Dave Warren davew at
Fri Mar 25 07:09:49 UTC 2016

On 2016-03-24 18:28, Barry Margolin wrote:
> In article <mailman.454.1458858570.73610.bind-users at>,
>   Dave Warren <davew at> wrote:
>> On 2016-03-24 15:20, Tony Finch wrote:
>>> Dave Warren <davew at> wrote:
>>>> On 2016-03-24 09:46, Ray Bellis wrote:
>>>>> On 24/03/2016 16:41, Tony Finch wrote:
>>>>>>> When I changed our TTLs from 24h to 1h last year, it didn't have a
>>>>>>> visible
>>>>>>> effect on authoritative server query load, much to my surprise.
>>>>> I'm not that surprised - there's definitely not a linear correlation
>>>>> between the TTL of an RRset and how frequently it's queried.
>>>>> Unless your TTL is very short, forced expulsion from cache (due to
>>>>> cache-size limits) would cause many clients to re-query for a record far
>>>>> more frequently than once-per-TTL.
>>>> Has anyone ever done any evaluation on this? For average resolvers, what
>>>> is the longest TTL that has any utility?
>>> There was a great paper published 15 years ago describing a study of DNS
>>> cache effectiveness at MIT.
>>> It concluded (amongst other things) that NS records (and associated
>>> address records) are really important, but leaf records that users ask for
>>> don't matter so much. (Based on cache hits before TTL expiry, IIRC.)
>>> I don't know of a similar study performed more recently.
>> The internet was a very different place 15 years ago, in particular,
>> this was before every Windows client machine had it's own DNS cache
>> service and largely before today's connected mobile devices were a thing.
> But it was also before the widespread use of CDNs (Akamai was founded
> only 3 years earlier).
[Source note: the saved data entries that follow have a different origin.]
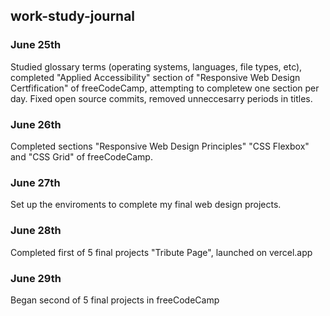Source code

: ## work-study-journal

### June 25th
Studied glossary terms (operating systems, languages, file types, etc), completed "Applied Accessibility" section of "Responsive Web Design Certfification" of freeCodeCamp, attempting to completew one section per day. Fixed open source commits, removed unneccesarry periods in titles.

### June 26th
Completed sections "Responsive Web Design Principles" "CSS Flexbox" and "CSS Grid" of freeCodeCamp.

### June 27th
Set up the enviroments to complete my final web design projects.

### June 28th
Completed first of 5 final projects "Tribute Page", launched on vercel.app

### June 29th
Began second of 5 final projects in freeCodeCamp
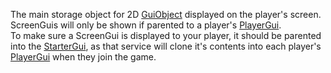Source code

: The main storage object for 2D [GuiObject](https://developer.roblox.com/en-us/api-reference/class/GuiObject) displayed on the player's screen. ScreenGuis will only be shown if parented to a player's [PlayerGui](https://developer.roblox.com/en-us/api-reference/class/PlayerGui).  
To make sure a ScreenGui is displayed to your player, it should be parented into the [StarterGui](https://developer.roblox.com/en-us/api-reference/class/StarterGui), as that service will clone it's contents into each player's [PlayerGui](https://developer.roblox.com/en-us/api-reference/class/PlayerGui) when they join the game.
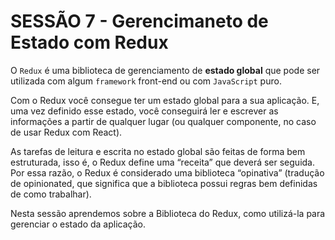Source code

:# SESSÃO 7 - Gerencimaneto de Estado com Redux

O `Redux` é uma biblioteca de gerenciamento de **estado global** que pode ser utilizada com algum `framework` front-end ou com `JavaScript` puro.

Com o Redux você consegue ter um estado global para a sua aplicação. E, uma vez definido esse estado, você conseguirá ler e escrever as informações a partir de qualquer lugar (ou qualquer componente, no caso de usar Redux com React).

As tarefas de leitura e escrita no estado global são feitas de forma bem estruturada, isso é, o Redux define uma “receita” que deverá ser seguida. Por essa razão, o Redux é considerado uma biblioteca “opinativa” (tradução de opinionated, que significa que a biblioteca possui regras bem definidas de como trabalhar).

Nesta sessão aprendemos sobre a Biblioteca do Redux, como utilizá-la para gerenciar o estado da aplicação.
These days, the most heavily used web sites use
> CDNs, which make heavy use of short TTLs for the leaf CNAME and A
> records.

Yeah, that's a factor too.

I'm more interested in the impact from the perspective of an 
authoritative server operator and in some respects sites that use short 
TTLs will increase the odds of my longer-TTL's records staying in the 
cache longer before it gets hit by a cache-size limit, but none of my 
zones are really large enough to do A/B testing.